Lake in Wyoming, United States

The 3 mi long, 7745 ft elevation, 230 acre, and 200 ft max depth Lake Alice is the largest natural lake found in the western portion of the Bridger-Teton National Forest in the state of Wyoming. It is a unique lake that was created thousands of years ago when a massive landslide peeled from the 9,325 ft Lake Mountain and dammed Poker Creek with debris. The lake's outlet flows below the surface through the natural dam and emerges from the mountain as a creek 1 mi away. The mountainside scar from the landslide is still visible today.
Lake Alice is the home of the only known pure lake strain of naturally reproducing Bonneville cutthroat trout caused by the isolation of the landslide preventing outside genetic influence. At one time the subspecies was thought to be extinct in Wyoming.

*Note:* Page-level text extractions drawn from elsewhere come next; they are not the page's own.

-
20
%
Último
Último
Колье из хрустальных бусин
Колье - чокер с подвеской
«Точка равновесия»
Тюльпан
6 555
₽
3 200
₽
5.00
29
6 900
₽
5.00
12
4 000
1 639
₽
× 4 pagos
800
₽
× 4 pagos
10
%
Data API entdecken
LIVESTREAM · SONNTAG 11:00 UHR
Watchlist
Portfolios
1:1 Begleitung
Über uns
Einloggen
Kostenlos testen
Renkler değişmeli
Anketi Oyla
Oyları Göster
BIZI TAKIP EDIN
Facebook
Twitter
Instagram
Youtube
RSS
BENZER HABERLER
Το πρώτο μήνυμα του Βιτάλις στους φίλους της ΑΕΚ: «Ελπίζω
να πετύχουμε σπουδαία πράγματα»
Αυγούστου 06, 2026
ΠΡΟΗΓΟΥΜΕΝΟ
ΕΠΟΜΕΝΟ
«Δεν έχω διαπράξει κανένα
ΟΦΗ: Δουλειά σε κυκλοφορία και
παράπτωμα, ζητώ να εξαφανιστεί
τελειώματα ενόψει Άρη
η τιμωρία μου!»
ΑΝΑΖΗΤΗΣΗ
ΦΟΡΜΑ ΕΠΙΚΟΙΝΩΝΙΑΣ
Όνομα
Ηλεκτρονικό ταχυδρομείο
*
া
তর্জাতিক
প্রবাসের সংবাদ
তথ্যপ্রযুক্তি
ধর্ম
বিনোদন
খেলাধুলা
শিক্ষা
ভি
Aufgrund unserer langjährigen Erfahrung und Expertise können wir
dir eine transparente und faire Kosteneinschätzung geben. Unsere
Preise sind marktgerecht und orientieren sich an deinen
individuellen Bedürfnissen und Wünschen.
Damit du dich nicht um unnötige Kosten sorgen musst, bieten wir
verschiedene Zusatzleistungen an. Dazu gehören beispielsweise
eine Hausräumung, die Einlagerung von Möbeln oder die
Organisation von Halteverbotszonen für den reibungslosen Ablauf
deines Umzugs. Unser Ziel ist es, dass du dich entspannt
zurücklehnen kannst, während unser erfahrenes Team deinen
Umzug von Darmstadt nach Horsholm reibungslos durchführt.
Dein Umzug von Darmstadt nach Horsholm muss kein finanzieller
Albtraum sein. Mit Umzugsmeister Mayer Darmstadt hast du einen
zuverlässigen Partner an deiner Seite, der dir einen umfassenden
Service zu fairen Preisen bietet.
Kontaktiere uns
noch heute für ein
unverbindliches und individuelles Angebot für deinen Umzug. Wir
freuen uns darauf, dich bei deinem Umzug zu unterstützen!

The nearest city is Cokeville, Wyoming about 34 mi to the southwest. Access to the lake requires traversing a winding 28 mi dirt mountain road, and fording a creek with water as deep as 18 in in the spring time. A high clearance vehicle is recommended. The road ends at Hobble Creek campground and from there a 1.5 mi hike up a moderately steep mountain trail is required to reach Lake Alice. Nine primitive tent campsites are available though camping is not restricted to a campsite.

Multiple drownings have occurred at the lake which is named after a young girl who drowned in the early 1900s. The most recent drowning occurred on August 12, 2019. Schuyler McKnight, 22, drowned while canoeing at the lake. His body was recovered 41 days later.